It is time for the steel captains to learn how to compete, use the 21st Century Minerals Fund for new technologies, capture more of the steel market ... and stop whining about their Minnesota taxes ...

AMarch 3 Point of View column by Jonathan Holmes, manager of the Minorca Mine near Virginia, deserves a response.

First, the mining industry has been squawking about "unfair taxation" for more than a century and has always threatened to leave the state. Some things never change.

But let's review Holmes' assertions. He said the mines have reduced costs and how the steelworkers and vendors have helped the cause, but then Holmes implies that the Legislature has not helped. Nothing could be further from the truth.

From 1976-85 the mining companies paid an average of $13.2 million in occupation taxes (the state's corporate income tax on ore). Today, they pay nothing, because of the action taken by the Iron Range legislative delegation.

In 1985, the taconite production tax (their property tax) was $2.11 per ton; today it is $1.75. Further, the Iron Range legislative delegation helped pass legislation that eliminated sales tax for most mining companies' purchases.

As a regular citizen, who wouldn't want such income and sales tax exemptions? But it is never good enough for the companies. It is all about fairness. Which one of you, whether a small business owner or homeowner, can say you are paying 17 percent less in property taxes in 2003 than you paid in 1985? Only the mining companies can make that claim.

The Iron Range delegation passed $116 million in tax breaks and grants for the mines over the past 10 years. Isn't that enough? When will it ever be enough for U.S. Steel or Ispat Inland?

As far as Holmes' reference to the Iron Range Resources and Rehabilitation Board, that "no other industry pays for the entire operation of a state agency," let me say this:

First, no other industry has removed 4 billion tons of Minnesota ore and left behind poor communities and thousands of unemployed.

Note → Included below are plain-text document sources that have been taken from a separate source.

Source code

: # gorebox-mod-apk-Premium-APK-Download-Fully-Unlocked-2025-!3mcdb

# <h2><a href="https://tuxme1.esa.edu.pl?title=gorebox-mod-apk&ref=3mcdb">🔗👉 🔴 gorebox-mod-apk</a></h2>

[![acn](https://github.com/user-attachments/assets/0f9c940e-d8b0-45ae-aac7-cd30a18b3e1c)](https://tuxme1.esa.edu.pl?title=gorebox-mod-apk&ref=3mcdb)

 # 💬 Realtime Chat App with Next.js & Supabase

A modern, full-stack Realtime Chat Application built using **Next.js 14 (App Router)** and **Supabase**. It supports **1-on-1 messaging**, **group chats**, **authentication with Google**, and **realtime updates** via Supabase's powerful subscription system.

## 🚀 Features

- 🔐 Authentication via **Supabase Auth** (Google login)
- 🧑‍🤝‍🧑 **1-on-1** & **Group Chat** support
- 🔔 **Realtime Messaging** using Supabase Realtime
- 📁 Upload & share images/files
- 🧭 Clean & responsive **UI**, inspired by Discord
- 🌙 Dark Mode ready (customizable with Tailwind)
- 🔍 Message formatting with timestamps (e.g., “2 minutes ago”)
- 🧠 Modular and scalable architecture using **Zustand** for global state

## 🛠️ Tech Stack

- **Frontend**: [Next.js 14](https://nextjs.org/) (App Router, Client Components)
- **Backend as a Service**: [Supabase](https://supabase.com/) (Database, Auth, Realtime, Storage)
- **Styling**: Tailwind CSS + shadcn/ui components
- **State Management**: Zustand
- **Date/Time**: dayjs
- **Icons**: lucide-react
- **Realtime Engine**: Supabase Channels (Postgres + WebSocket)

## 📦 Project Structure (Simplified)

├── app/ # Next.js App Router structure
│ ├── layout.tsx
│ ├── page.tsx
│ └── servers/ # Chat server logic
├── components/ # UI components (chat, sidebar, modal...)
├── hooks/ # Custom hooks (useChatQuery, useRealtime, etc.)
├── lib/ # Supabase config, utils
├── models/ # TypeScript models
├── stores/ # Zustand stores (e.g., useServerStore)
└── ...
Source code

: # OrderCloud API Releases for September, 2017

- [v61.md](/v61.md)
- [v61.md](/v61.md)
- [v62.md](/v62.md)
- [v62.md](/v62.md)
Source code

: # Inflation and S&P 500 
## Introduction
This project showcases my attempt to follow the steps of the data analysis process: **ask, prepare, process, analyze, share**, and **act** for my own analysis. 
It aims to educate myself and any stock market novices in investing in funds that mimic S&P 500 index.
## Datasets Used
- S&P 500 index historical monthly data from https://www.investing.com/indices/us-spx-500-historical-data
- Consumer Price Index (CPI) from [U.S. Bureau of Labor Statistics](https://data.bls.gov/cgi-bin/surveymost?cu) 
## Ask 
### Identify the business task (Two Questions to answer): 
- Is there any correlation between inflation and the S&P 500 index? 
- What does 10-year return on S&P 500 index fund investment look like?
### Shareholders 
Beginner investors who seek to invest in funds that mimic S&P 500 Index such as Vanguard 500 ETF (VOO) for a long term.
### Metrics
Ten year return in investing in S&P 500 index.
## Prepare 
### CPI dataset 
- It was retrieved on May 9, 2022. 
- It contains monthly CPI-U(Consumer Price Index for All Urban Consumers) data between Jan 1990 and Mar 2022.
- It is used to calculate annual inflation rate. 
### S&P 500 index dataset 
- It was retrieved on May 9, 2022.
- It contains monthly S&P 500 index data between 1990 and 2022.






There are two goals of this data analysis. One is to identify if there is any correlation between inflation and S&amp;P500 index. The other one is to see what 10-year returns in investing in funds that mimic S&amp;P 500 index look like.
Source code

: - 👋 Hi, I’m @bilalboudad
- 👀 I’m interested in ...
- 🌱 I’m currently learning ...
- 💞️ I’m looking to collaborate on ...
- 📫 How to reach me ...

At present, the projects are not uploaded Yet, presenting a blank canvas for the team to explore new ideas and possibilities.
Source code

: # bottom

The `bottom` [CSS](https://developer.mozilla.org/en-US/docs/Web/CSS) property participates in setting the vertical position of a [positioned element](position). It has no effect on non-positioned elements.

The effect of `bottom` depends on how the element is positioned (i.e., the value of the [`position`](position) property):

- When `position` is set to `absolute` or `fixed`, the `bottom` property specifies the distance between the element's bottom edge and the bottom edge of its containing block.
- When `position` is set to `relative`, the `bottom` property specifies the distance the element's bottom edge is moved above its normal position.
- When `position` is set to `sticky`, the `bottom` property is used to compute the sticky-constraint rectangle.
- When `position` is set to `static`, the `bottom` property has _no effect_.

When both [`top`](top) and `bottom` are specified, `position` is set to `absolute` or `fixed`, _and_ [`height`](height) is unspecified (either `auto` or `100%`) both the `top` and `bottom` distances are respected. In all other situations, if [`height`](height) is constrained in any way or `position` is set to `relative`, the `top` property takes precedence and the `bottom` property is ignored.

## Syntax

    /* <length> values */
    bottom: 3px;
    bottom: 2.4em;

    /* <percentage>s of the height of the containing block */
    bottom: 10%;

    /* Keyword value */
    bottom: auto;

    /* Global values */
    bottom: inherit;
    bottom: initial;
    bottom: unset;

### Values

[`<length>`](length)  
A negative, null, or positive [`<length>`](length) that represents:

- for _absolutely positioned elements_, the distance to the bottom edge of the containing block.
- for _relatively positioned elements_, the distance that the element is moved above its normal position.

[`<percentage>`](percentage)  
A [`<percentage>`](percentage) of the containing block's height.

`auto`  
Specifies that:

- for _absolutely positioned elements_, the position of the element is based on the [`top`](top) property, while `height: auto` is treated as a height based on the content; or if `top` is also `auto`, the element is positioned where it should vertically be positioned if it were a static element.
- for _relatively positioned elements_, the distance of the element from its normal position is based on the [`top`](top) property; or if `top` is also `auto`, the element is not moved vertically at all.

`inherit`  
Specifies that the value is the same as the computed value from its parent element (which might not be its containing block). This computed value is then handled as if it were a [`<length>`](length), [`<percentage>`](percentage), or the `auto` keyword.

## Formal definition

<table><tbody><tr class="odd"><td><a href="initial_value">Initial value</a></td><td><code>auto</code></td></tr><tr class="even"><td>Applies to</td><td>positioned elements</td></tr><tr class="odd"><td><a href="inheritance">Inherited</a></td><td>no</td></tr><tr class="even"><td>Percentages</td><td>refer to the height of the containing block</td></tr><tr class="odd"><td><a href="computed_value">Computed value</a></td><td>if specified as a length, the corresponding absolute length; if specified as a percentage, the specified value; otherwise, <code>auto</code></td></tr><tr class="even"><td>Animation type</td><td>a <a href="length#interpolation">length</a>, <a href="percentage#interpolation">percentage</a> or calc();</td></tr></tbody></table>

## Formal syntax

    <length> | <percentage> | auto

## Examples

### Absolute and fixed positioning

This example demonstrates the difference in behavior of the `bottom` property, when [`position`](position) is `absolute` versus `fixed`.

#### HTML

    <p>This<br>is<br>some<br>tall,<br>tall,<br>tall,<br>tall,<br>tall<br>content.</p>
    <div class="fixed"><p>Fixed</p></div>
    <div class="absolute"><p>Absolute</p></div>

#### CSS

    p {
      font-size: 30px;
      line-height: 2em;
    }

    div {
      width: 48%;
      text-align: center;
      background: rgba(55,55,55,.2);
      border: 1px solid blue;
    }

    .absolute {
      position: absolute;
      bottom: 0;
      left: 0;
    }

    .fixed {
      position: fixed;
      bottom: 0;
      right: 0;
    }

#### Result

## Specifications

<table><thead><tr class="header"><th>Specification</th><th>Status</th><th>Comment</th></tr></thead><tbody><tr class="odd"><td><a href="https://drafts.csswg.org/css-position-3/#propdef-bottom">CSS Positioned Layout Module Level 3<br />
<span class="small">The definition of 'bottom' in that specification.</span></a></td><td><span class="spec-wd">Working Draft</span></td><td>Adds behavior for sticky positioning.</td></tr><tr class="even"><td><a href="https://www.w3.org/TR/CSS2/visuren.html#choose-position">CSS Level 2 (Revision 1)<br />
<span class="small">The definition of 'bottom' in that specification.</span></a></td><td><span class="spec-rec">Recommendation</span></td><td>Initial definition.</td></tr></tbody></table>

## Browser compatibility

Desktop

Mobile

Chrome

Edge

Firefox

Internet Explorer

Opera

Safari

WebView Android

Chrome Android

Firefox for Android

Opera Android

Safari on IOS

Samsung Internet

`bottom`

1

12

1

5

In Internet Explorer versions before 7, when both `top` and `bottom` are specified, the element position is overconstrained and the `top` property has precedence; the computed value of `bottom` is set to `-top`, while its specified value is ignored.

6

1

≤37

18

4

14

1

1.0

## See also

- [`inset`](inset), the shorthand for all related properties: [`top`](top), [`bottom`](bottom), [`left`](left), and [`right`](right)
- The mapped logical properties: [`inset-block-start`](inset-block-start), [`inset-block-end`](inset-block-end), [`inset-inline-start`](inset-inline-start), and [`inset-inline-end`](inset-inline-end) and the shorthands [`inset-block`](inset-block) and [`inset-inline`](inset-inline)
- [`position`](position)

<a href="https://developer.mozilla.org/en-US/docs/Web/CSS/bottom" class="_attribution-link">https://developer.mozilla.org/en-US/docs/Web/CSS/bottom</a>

Second, I challenge the mining company CEOs to visit the Keweenaw Peninsula in Michigan. Calumet used to have 85,000 people and a downtown that looked like Duluth's. Today there are about 3,000 people and it looks like a ghost town. For more than a hundred years, copper ore was produced in the Keweenaw Peninsula. Their mines electrified and plumbed America. But their wealth, just like ours, went east for a century. They never thought ahead nor put aside for their future.

What we have done with the IRRRB is create our foundation for the future -- and we saved $80 million in the Doug Johnson Fund. We saved just like our grandparents taught us.

I went to a sustainable mining conference in Kimberly, British Columbia, in 2002. The brightest minds in the mineral world were in attendance as were commissioners of mining from many countries and members of the World Bank. When we told them about Minnesota's IRRRB they were amazed because that was what they were proposing --putting a mining area's tax money aside for the future when the mines are gone.

As long as I can breathe, I will never help the mining companies turn our beautiful Iron Range into ghost towns! The bottom line is this: Minnesota's taconite industry is not threatened by taxes. It is threatened by the restructuring of the steel industry.

The failure of the mines to take minimills seriously has resulted in their loss of 50 percent of the domestic steel market. To imply that Minnesota's $1.75 per ton tax is hurting them, when their finished costs are $40 per ton more than their 21st century competitors is hypocritical.

When 128 million tons of steel are consumed in this country annually and U.S. steel producers can only produce 88 million, it is embarrassing. Moreover, the taconite tax is less than one half of one percent of the selling price of their steel products. Whining about that is also embarrassing.

It is time for the steel captains to learn how to compete, use the 21st Century Minerals Fund for new technologies, capture more of the steel market, give up their Iron Mining Association membership at the Kitchi Gammi Club in Duluth and stop whining about their Minnesota taxes that have nothing to do with their inability to compete!

As many of you know, my Dad, Benny Rukavina, passed away last fall. But his thoughts as a steelworker and an Iron Ranger live on. In a letter to the editor in 1962, Benny Rukavina said: "When the iron companies... only want to pay 10 percent of the tax and we, the small taxpayers, have to pick up the tab for the other 90 percent, we sure are not in a free country anymore." Forty years later, Holmes is doing the whining, like the Oliver Iron Mining Co.'s Christian Bukema did in the past. Some things never change.

REP. TOM RUKAVINA, DFL-Virginia, has served in the Minnesota House of Representatives since 1986.